En l’état actuel des choses, les tribunaux britanniques poursuivent la procédure d’extradition d’Assange sur la base d’un acte d’accusation obsolète. On a considérablement ajusté le nouvel acte et cela ne peut que soulever de nouvelles questions juridiques importantes auxquelles il faudra répondre. La défense doit présenter son plan d’audience le 25 août. Lors de la dernière audience de gestion du dossier, Mark Summers de la défense avait noté que le nouvel acte d’accusation avait « la capacité évidente de faire dérailler la date de septembre [pour la prochaine phase de l’audience]».
Fitzgerald a déclaré lundi à la cour qu’il serait «inapproprié» que les actions du gouvernement américain entraînent un retard dans l’affaire, en particulier au-delà de l’élection présidentielle américaine de novembre, dans laquelle il s’attend à ce qu’Assange serve de ballon politique. Il a poursuivi: «Nous nous inquiétons de ce qu’une nouvelle demande soit faite à ce stade, avec pour conséquence potentielle de faire dérailler la procédure, et que le secrétaire américain à la Justice le fasse pour des raisons politiques».
Baraitser lui a dit de «réserver ses commentaires» sur la nouvelle demande, car elle n’avait pas encore été communiquée.
Fitzgerald a indiqué que la défense pourrait avoir besoin d’une quatrième semaine pour présenter pleinement ses arguments durant la deuxième phase de l’audience d’extradition — qui devrait durer que trois semaines. Smith a déclaré que l’avocat en chef de l’accusation, James Lewis QC, ne serait pas disponible pendant une quatrième semaine. Baraitser a convenu que ce serait un «souci réel» pour le tribunal si l’affaire s’étendait à une semaine supplémentaire. Les deux parties ont convenu que le tribunal pourrait décider plus tard si une quatrième semaine serait nécessaire.
Les journalistes et les observateurs des organisations politiques, juridiques et médicales qui ont tenté d’accéder au tribunal par conférence téléphonique n’ont pas pu assister à la procédure. La qualité du son est généralement mauvaise, mais à cette occasion, même les bouts de conversation n’étaient pas audibles puisque, pour la deuxième fois, l’appel a été laissé en attente après l’ajournement. Des mesures de distanciation sociale limitent toujours strictement l’espace au tribunal.

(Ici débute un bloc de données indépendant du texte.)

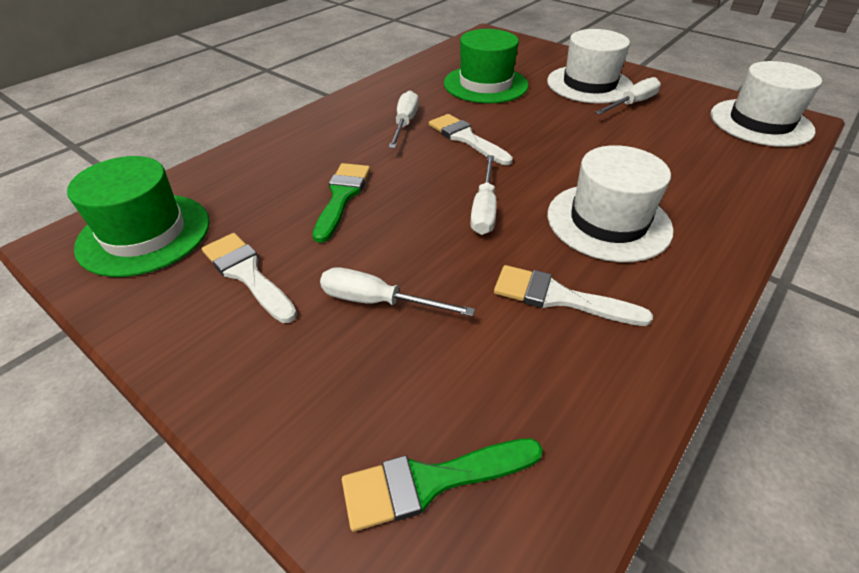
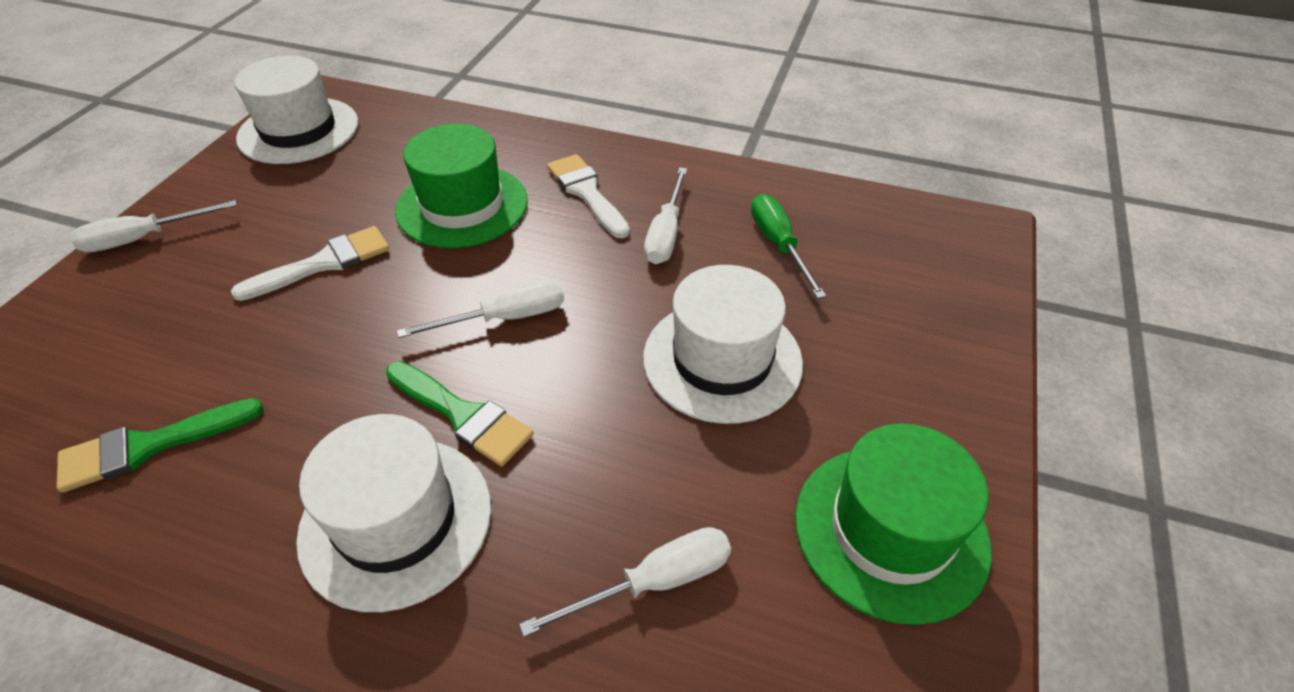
green screwdriver: none = 0 -> [751,194,826,299] = 1
white brush: [202,233,297,323] [429,114,513,165] [494,265,653,326] = 3 -> [231,226,390,301] [547,154,630,238] = 2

Alors qu’Assange comparaissait hier au tribunal depuis la prison de Belmarsh, sa partenaire Stella Morris a témoigné devant un tribunal espagnol sur les activités d’espionnage d’UC Global. La CIA a engagé la société de sécurité espagnole pour espionner Assange et ses plus proches collaborateurs pendant ses dernières années d’asile politique à l’ambassade équatorienne à Londres. Elle a enregistré les rencontres protégées d’Assange avec des avocats, et ses consultations privées avec des médecins et des journalistes. Les activités d’UC Global, y compris des plans d’enlèvement ou de meurtre d’Assange, révèlent le caractère criminel et global de la vendetta américaine contre Assange et WikiLeaks.
La dernière audience de gestion du dossier d’Assange aura lieu à 10 h au tribunal de Westminster le 14 août, avant la reprise de l’audience d’extradition proprement dite, le 7 septembre au tribunal pénal central. Assange, le juge, la défense et l’accusation ont tous convenu d’y assister en personne. Toutefois, on ne sait pas encore quelles seront les dispositions prises pour le public, la presse et les observateurs internationaux.